Exercise description. Every line of the material that mentions the word "Воссоединение" should be copied out.

Records provided.

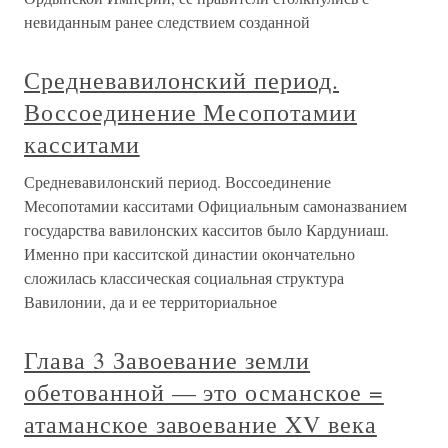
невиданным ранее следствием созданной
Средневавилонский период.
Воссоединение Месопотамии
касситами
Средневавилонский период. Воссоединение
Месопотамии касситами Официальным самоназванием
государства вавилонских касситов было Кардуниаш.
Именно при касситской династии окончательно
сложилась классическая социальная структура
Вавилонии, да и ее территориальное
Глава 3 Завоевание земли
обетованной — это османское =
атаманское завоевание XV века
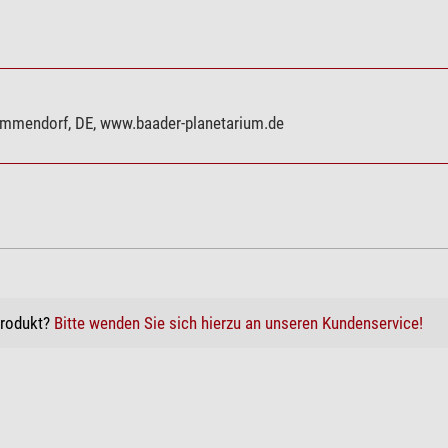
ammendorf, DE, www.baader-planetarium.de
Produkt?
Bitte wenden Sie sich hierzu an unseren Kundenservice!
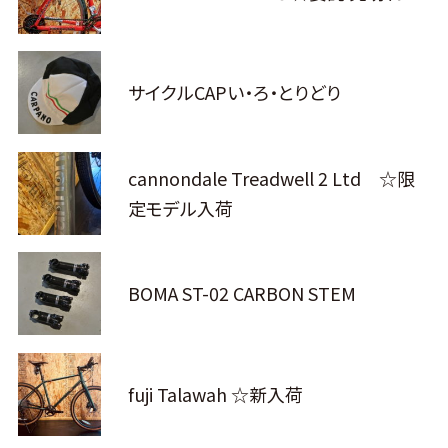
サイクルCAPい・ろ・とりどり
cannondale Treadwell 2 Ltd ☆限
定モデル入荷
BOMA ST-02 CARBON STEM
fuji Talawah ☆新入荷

Response.
Воссоединение Месопотамии
Средневавилонский период. Воссоединение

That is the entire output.